For information on installing Spark using the command line, see Setting Up Apache Spark Using the Command Line. For information on configuring and starting the Spark History Server, see Configuring and Running the Spark History Server Using the Command Line.

For information on Spark applications, see Spark Application Overview.

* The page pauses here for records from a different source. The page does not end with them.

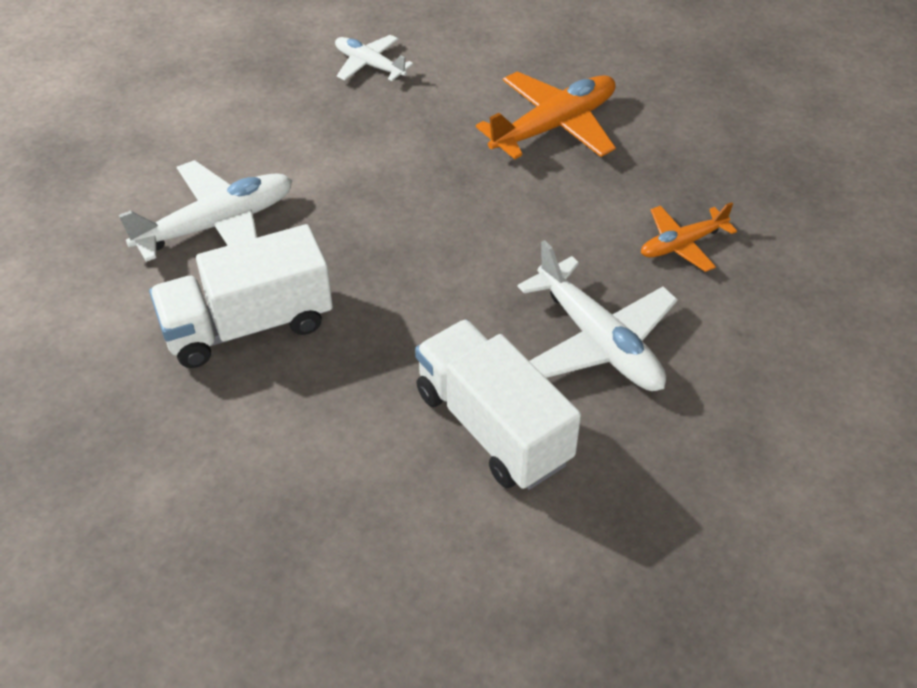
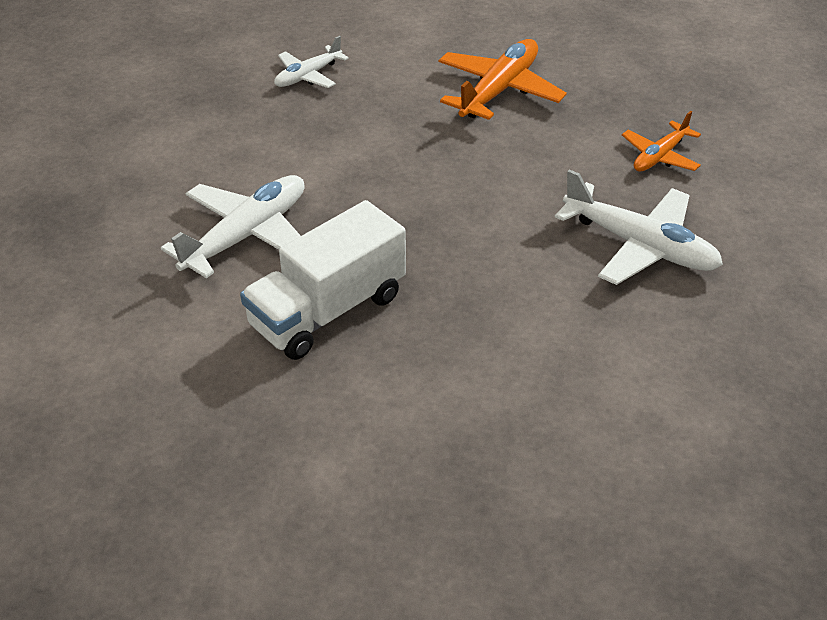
camera: 20 degrees left, 5 degrees down
white plane [335,35,413,81] -> white plane turned 60 degrees counterclockwise [274,36,349,88]
white truck [415,319,581,490] -> none

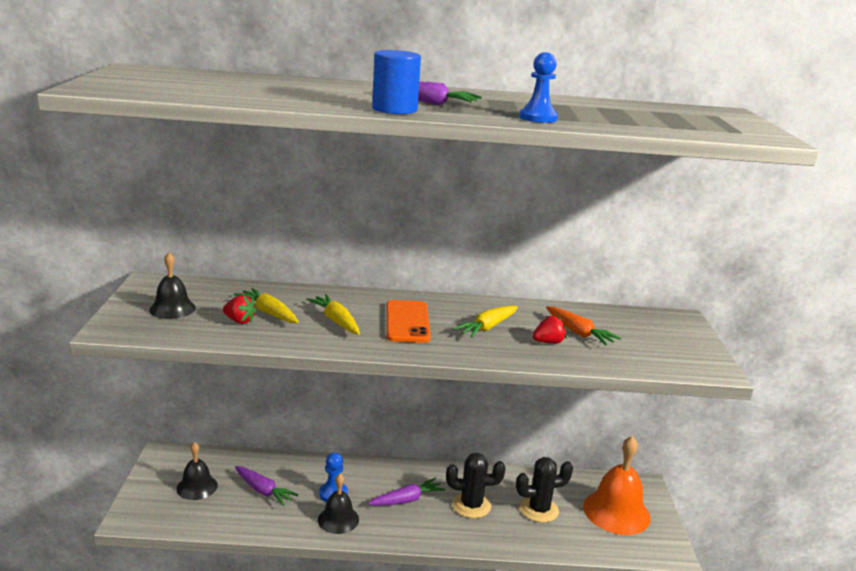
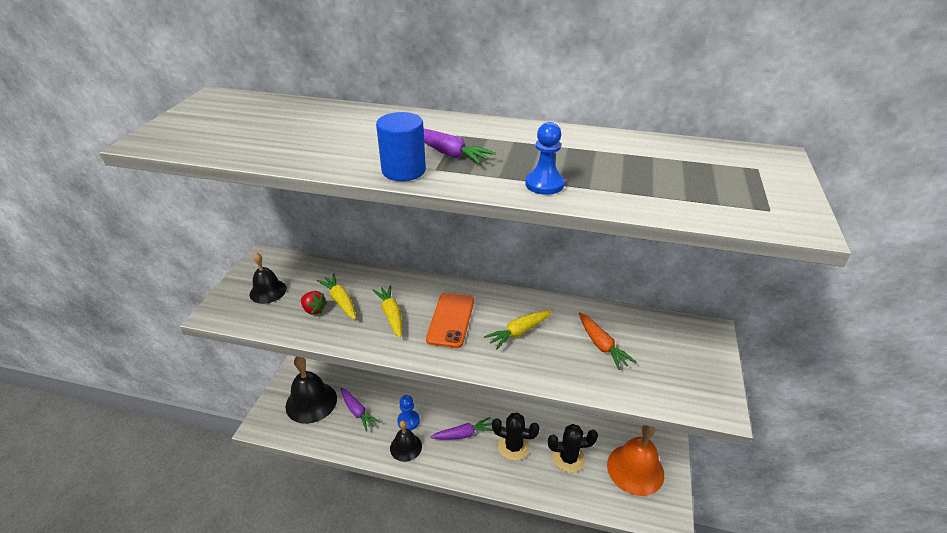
camera: 15 degrees right, 15 degrees up
black bell [176,442,218,500] -> black bell [286,357,337,424], size x1.70
red strawberry [533,315,567,344] -> none

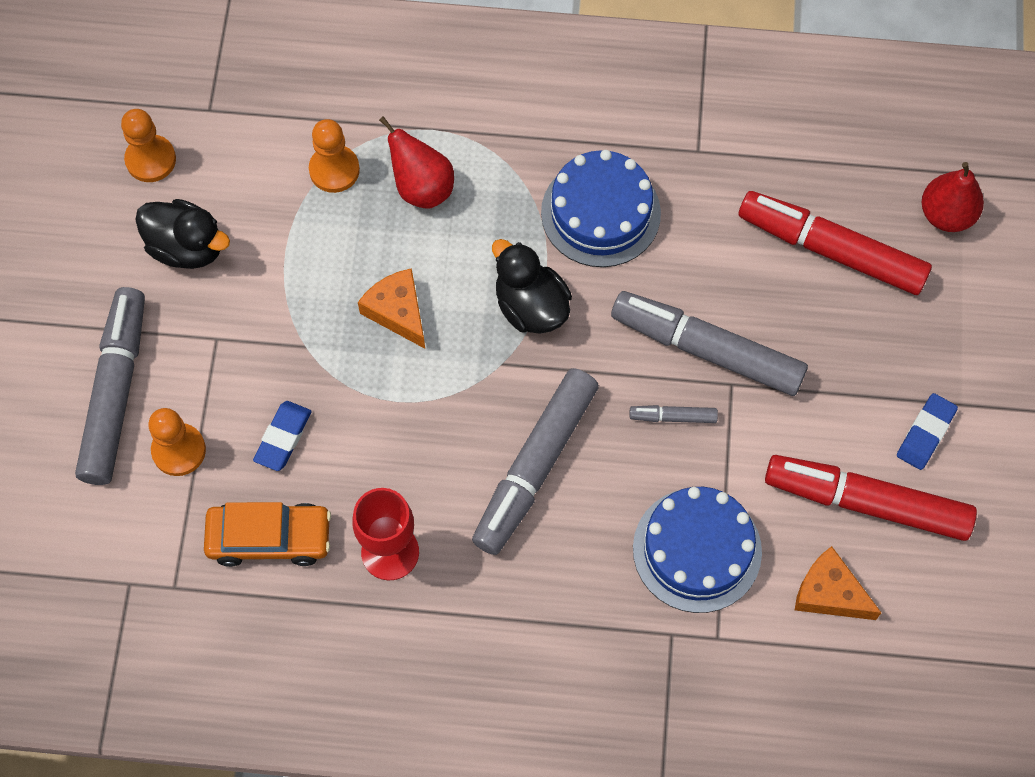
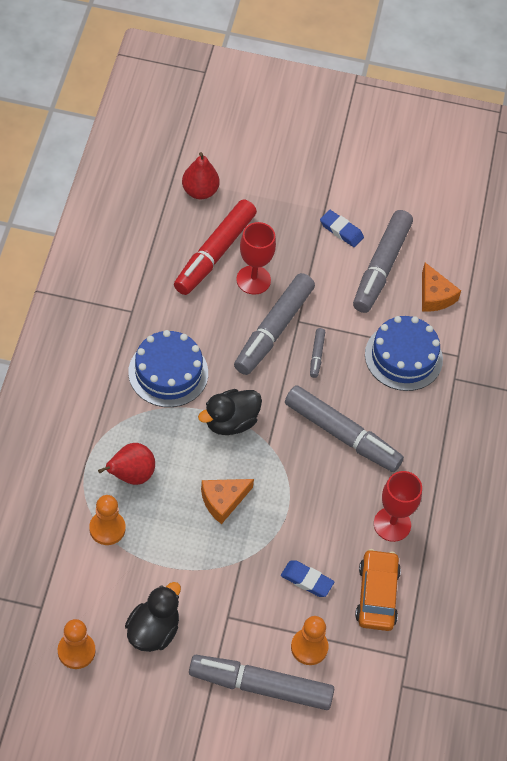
camera: 90 degrees left, 10 degrees down
red marker [765,455,977,541] -> grey marker [353,210,413,313]
orange cheese [795,546,881,620] -> orange cheese turned 60 degrees counterclockwise [422,262,461,312]
none -> red goblet [236,222,276,295]

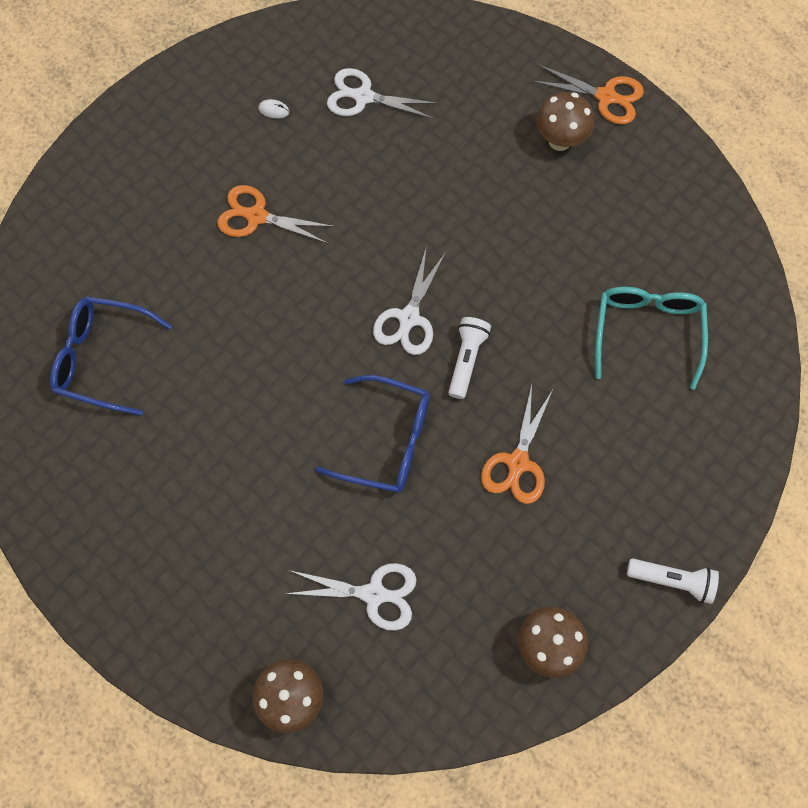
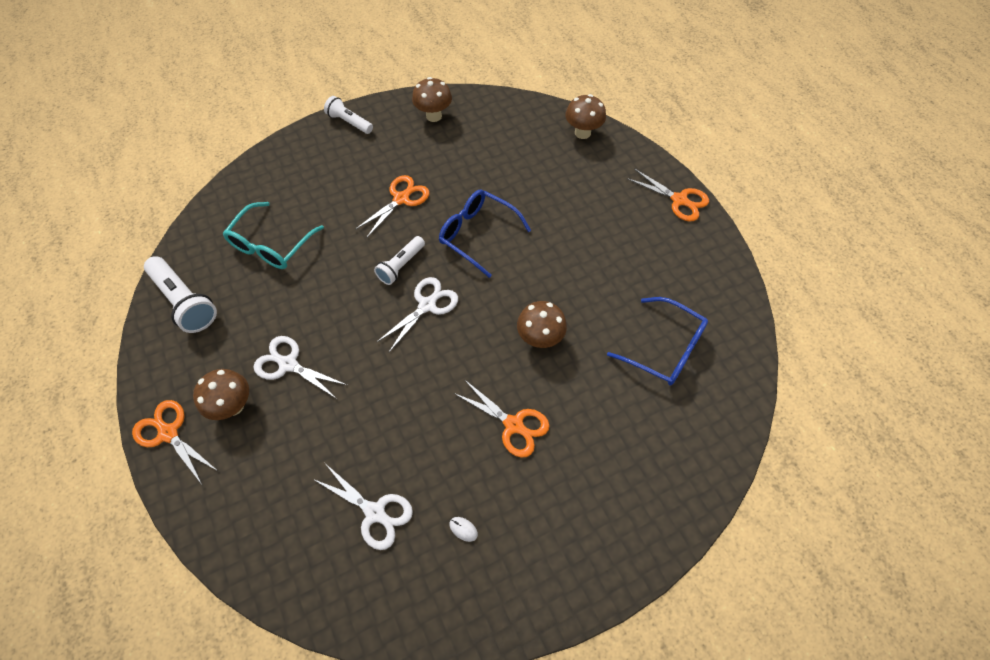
camera: 160 degrees left, 10 degrees down
white scissors [285,563,417,631] -> white scissors moved to [254,336,347,399]
none -> white flashlight [144,256,217,333]
none -> brown mushroom [517,301,567,348]
none -> orange scissors [626,168,709,222]

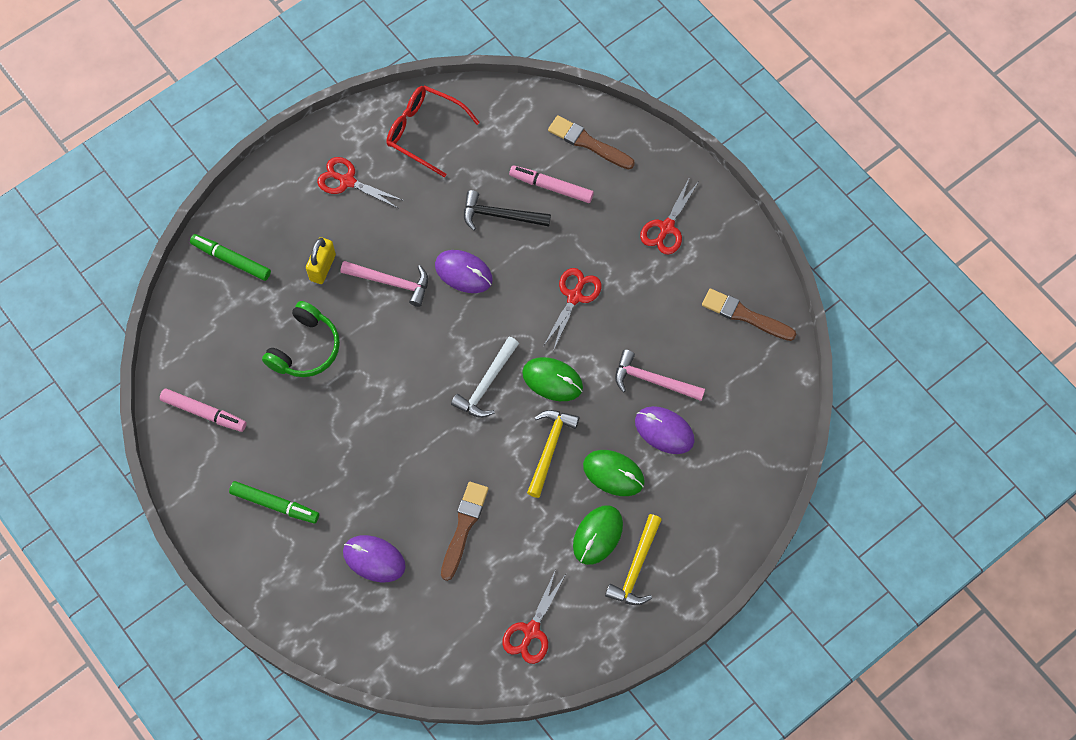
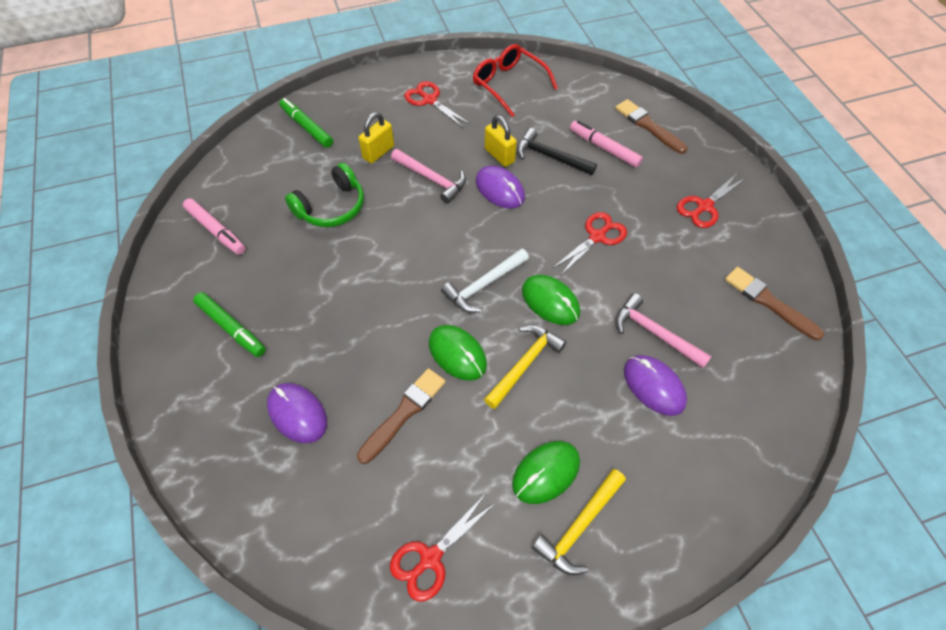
camera: 20 degrees right, 10 degrees down
green mouse [583,450,645,496] -> green mouse moved to [429,325,487,381]
none -> yellow padlock [485,115,517,167]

Configuring Spark Standalone

Before running Spark Standalone, do the following on every host in the cluster:

  • Edit /etc/spark/conf/spark-env.sh and change hostname in the last line to the name of the host where the Spark Master will run:
    ###
    ### === IMPORTANT ===
    ### Change the following to specify the Master host
    ###
    export STANDALONE_SPARK_MASTER_HOST=`hostname`
    
  • Optionally, edit other configuration options:
    • SPARK_MASTER_PORT / SPARK_MASTER_WEBUI_PORT and SPARK_WORKER_PORT / SPARK_WORKER_WEBUI_PORT, to use non-default ports
    • SPARK_WORKER_CORES, to set the number of cores to use on this machine
    • SPARK_WORKER_MEMORY, to set how much memory to use (for example: 1000 MB, 2 GB)
    • SPARK_WORKER_INSTANCE, to set the number of worker processes per node
    • SPARK_WORKER_DIR, to set the working directory of worker processes

Starting and Stopping Spark Standalone Clusters

To start Spark Standalone clusters:
  1. On one host in the cluster, start the Spark Master:
    $ sudo service spark-master start

    You can access the Spark Master UI at spark_master:18080.

  2. On all the other hosts, start the workers:
    $ sudo service spark-worker start
To stop Spark, use the following commands on the appropriate hosts:
$ sudo service spark-worker stop
$ sudo service spark-master stop

Service logs are stored in /var/log/spark.